Herring Under a Fur Coat

Herring Under a Fur Coat - фото рецепта
A recipe for a very popular salad in Soviet times, as well as nowadays, which is immediately associated with New Year and holidays in general. Nowadays, many housewives improvise by adding a layer of cheese to the salad or replacing the potatoes with apples to lighten the salad... Remember the film by Ryazanov "Office Romance", when everyone was visiting Samokhvalov and he said to Olenka: "Try that salad over there." And she responds: "Oh, I have already tried it. I make it better than your wife, you need to add grated apple to it." That's what they were talking about the "Fur Coat" salad. In my family, they love this salad in its classic, one might say, version. This is the way my mom always made this salad, so I offer it to you in its original form.
Salted Herring
1 herring or 10.5 oz of ready fillet
Potatoes
10.5 oz
Carrots
10.5 oz
Beet
10.5 oz
Onion
5.3 oz
Mayonnaise
To prepare herring under a fur coat, first you need to boil potatoes and carrots until cooked. Boil the beet separately. Allow the vegetables to cool and peel them. If using whole herring, clean it and remove the bones. Grate all the vegetables separately using a large grater. Finely chop the onion and herring separately. Now take a suitable flat plate or dish and layer the salad. The layers in the salad will be repeated twice, so all the salad ingredients need to be divided in half. First layer - evenly spread half of the herring.

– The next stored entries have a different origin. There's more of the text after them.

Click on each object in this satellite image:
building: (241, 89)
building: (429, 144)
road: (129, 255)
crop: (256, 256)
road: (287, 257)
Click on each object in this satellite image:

Next layer - half of the chopped onion. Lightly spread a layer of mayonnaise.
Try not to overdo it with the mayonnaise, otherwise, the salad will be too greasy.

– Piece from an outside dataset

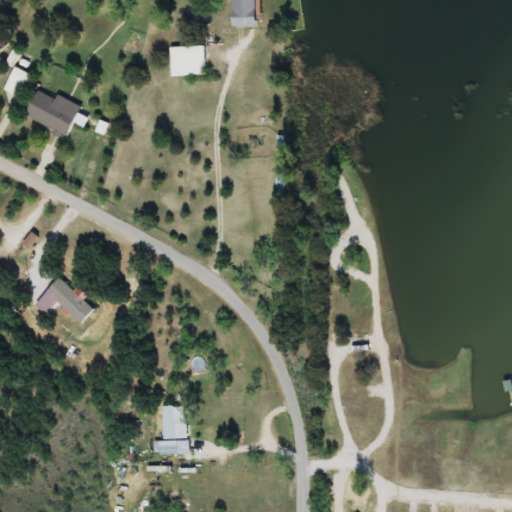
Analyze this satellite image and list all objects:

Next, layer half of the grated potatoes. Again, mayonnaise.
Next layer - carrots, again, half of the amount. Mayonnaise.
Next, layer half of the prepared beet. Mayonnaise.

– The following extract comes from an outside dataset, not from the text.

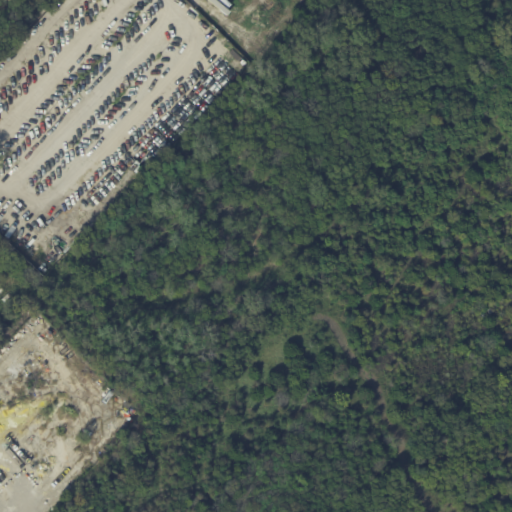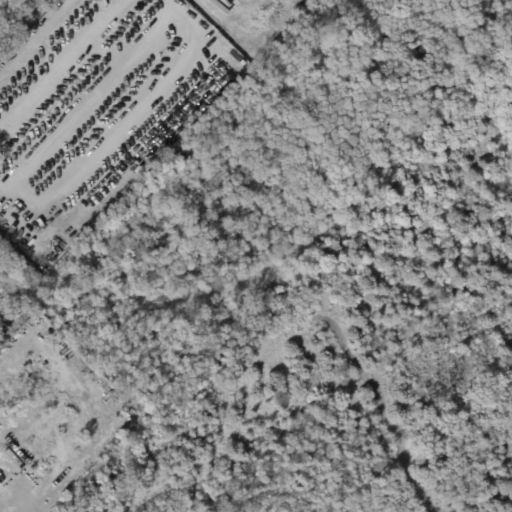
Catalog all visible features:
building: (35, 146)
building: (29, 150)
road: (24, 507)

Now repeat the layers in the same sequence.
Decorate herring under a fur coat. You can simply sprinkle the salad with boiled and crumbled egg yolk. I decorated the salad by placing boiled carrot slices in a circle. I cut the beet (boiled) into thin round petals and rolled them into rose shapes. The centers, once again, are made of carrots. I also garnished the "bouquet" with parsley leaves. A truly festive dish!